My Benton County Neighbors Vote for Trump


Back in November of 2015, when the prospect of a Trump Presidency seemed a nightmare fantasy, I watched video of one of his rallies in which, holding his right hand at an awkward angle, he jerked and gyrated in an hideous mockery of a disabled reporter, Serge Kovaleski. I was disgusted, repulsed; the idea that any decent human being, let alone a candidate for President of the United States of America, would do this was unbelievable. I was frankly incredulous.

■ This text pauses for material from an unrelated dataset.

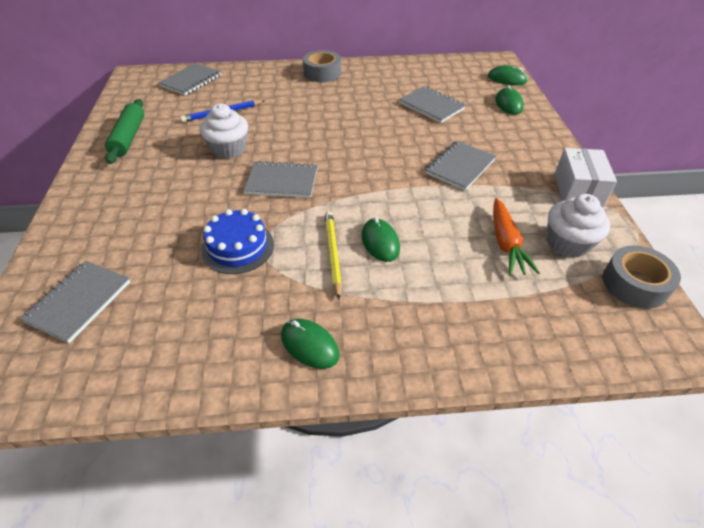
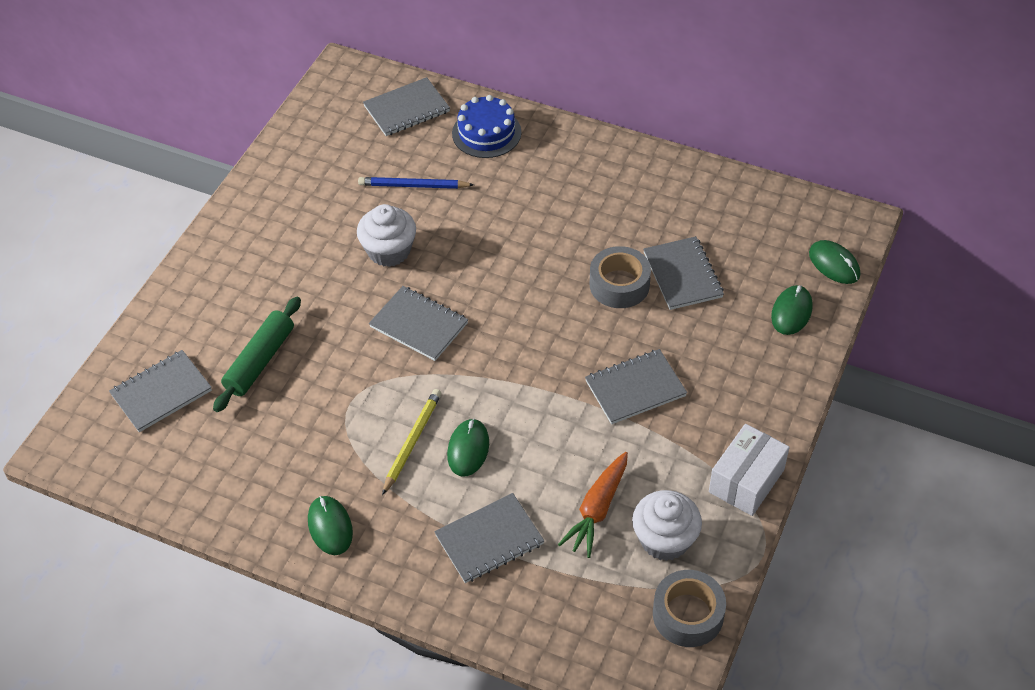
camera: 30 degrees right, 5 degrees up
green rolling pin [105,99,144,164] -> green rolling pin moved to [213,297,301,412]
blue cake [201,209,274,274] -> blue cake moved to [452,95,521,158]
grey tape [303,50,341,82] -> grey tape moved to [590,246,651,308]
none -> grey notebook [434,493,544,583]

Kovaleski, a Pulitzer Prize winner, who has arthrogryposis, had the audacity to contradict Trump’s charge that “thousands and thousands” of people cheered in Jersey City as the Twin Towers collapsed. Like so many of Mr. Trump’s incendiary claims about immigrants and minorities, that claim was unequivocally false.

Over the course of his campaign, Trump demonstrated over and over again that he was untrustworthy and intellectually and temperamentally unfit to hold the highest office in the land. He continues to do that to this day.

So much has already been written about why Donald Trump won the election, from the decline of the Middle Class, to the xenophobia created by Trump and his allies. But what I question, and what distresses me most — besides the prospect of a Trump Presidency— is why almost 60% of my neighbors here in Benton County voted for Trump. As I've written previously, "The Mid-Columbia is of and by the government."

We here in Benton County, like the rest of Eastern Washington, survive and thrive as a result of massive government spending on water projects, the agriculture that's possible as a result, bomb making and the cleaning up of the mess made doing it, and the funding of leading edge science by the Pacific Northwest National Laboratory (PNNL). The election of Donald Trump is a repudiation of all that government has done for us -- it is like killing the goose that laid those golden eggs, but in this case, we are the geese.

How to explain it? Surely my neighbors cannot be so ignorant of our government's largess and how we benefit from it. I know for a fact that my friends in agriculture realize the benefits of Eastern Washington's vast network of government-funded dams and waterways. I am less sure that they understand the leading edge climate science performed at PNNL -- republicans seem either immune to, or in stark denial of science in general, and especially climate science.

So I have to ask myself, were we so afraid of “others” that we willingly abandoned our values and entrusted our Nation to such an odious demagogue? If so, shame on us.